The Grand Finale had finally arrived. The second I mentioned a full marathon to Matt Sealby he leapt at the idea and he would join me for the full 42km from Bristol-Bath-Bristol. Tom Reed joined us for the first half down to Bath. My preparation for 42.2km was much like my preparation for 21.1km, just eat as much as physically possible. The first half marathon felt great, the pace was relaxed and we chatted all the way. Tom departed as we passed his house after which Matty reminded me how glad I was that Tom was there to protect me from Matt’s pace! Arriving in Bath I felt energised and excited at meeting the group ready to join us back to Bath. At this point what I should have done was glug a litre or so of water, chin a can of coke and start eating sweets whilst grabbing another litre of water for the road.

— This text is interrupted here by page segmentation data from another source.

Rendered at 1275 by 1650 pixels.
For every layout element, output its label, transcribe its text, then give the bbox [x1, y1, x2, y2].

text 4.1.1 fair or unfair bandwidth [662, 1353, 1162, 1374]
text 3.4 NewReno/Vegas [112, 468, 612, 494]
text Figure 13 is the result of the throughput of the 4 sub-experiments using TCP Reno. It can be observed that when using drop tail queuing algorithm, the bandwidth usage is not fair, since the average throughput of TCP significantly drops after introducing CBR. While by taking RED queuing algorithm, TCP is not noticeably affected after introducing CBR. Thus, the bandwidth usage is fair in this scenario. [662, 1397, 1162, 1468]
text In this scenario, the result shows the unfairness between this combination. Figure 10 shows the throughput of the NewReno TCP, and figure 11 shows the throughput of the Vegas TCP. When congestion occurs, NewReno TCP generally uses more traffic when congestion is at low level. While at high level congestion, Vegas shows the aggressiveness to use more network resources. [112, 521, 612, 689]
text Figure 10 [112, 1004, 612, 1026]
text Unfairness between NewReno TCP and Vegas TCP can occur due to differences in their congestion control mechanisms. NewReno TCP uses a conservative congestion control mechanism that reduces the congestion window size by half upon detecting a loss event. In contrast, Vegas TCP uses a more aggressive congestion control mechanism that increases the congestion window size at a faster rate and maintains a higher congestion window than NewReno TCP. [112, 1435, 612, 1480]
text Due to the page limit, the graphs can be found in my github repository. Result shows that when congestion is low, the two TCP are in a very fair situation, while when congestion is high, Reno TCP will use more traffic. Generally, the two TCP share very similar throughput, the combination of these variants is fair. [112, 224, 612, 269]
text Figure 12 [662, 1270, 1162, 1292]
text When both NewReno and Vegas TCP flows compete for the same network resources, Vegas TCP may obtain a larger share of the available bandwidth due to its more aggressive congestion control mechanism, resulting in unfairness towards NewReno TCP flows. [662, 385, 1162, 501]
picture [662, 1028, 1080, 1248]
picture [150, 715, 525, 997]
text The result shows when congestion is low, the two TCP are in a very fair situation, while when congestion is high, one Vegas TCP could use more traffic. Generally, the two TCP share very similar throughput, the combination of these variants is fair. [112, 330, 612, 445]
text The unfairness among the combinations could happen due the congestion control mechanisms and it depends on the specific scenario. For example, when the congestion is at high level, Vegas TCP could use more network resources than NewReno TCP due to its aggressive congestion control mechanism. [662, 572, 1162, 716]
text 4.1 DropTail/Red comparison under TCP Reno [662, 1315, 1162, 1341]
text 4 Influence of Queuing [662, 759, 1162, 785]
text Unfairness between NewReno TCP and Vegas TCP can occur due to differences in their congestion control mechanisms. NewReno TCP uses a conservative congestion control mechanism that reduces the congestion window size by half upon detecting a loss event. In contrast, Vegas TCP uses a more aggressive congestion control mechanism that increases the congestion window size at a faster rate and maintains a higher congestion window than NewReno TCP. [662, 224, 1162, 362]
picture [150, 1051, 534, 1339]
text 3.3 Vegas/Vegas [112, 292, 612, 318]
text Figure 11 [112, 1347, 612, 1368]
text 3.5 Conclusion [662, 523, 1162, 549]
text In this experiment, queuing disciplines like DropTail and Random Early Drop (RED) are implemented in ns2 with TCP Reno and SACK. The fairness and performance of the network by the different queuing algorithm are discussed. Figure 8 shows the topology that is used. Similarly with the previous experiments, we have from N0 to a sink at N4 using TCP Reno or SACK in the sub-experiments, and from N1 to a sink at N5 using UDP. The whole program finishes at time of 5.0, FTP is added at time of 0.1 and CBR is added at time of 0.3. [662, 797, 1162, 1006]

We did none of these things. What we did do was have a flat white. Idiotic is an understatement.
The group at Bath was fresh faced, keen and ready to go. Matty and I were joined by Louise
and Chilli (keen runners, first time half marathoners), Chantelle (building for London marathon, first time meet up through the charity), Ed McD (endurance athlete at heart, sprinter in physiology) with Sam (week 17) alongside on a bike. Earlier that morning Ellie and Attie (both paediatric doctors at the Children’s Hospital) had set off to complete the route ahead of us with a 2 hour head start. Also running remotely was Tash in London who I met some 14 years ago just after leaving school.
She got in touch to tell me that she’d love to complete a half in London to support the cause. Across the pond in New York City Louise’s friend Sadia completed a distance PB of
11.5km as well. My mum and dad even headed out to do a 10km walk in the wind and rain of Yorkshire. The response to The Grand Finale was just amazing.
We headed out from Bath Spa station straight onto the cycle path back to Bristol. While my wealth of experience this year hadn’t taught me to fuel appropriately, it did provide the insight that I was in pretty deep shit for the next 2 hours! Chilcott Junior and Senior both came to the rescue in quick succession. In the early signs of exhaustion Simon leant me his camelback full of water and Peter rode alongside us feeding me coca-cola. We came off the cycle path at Bitton where Dave Frayne joined us. The route was far from scenic as we trudged through city back towards home. Ed went missing, deep in The Pain Cave he found one pace which was decidedly faster than mine! We picked Parky up along the way for the final push. I planned a small diversion at the end to take us by the BT Tower. On so many occasions this year it has been a beacon of home to me. A place where I love to be. As we clambered up the dirt track with the tower on our right we surpassed the marathon mark. The last 800m back to the house were surreal. Regretfully I cannot elaborate on any distinct emotion really sticks in my mind. Relief I think. Maybe a tinge of sadness. Writing this I don’t think I’ve ever thought deeply about the magnitude of what I’ve achieved on personal level. I think I owe it to myself to. When I departed from Temple Meads this morning my fundraising page read £13,300. By the end of the day that total would hit £16,000.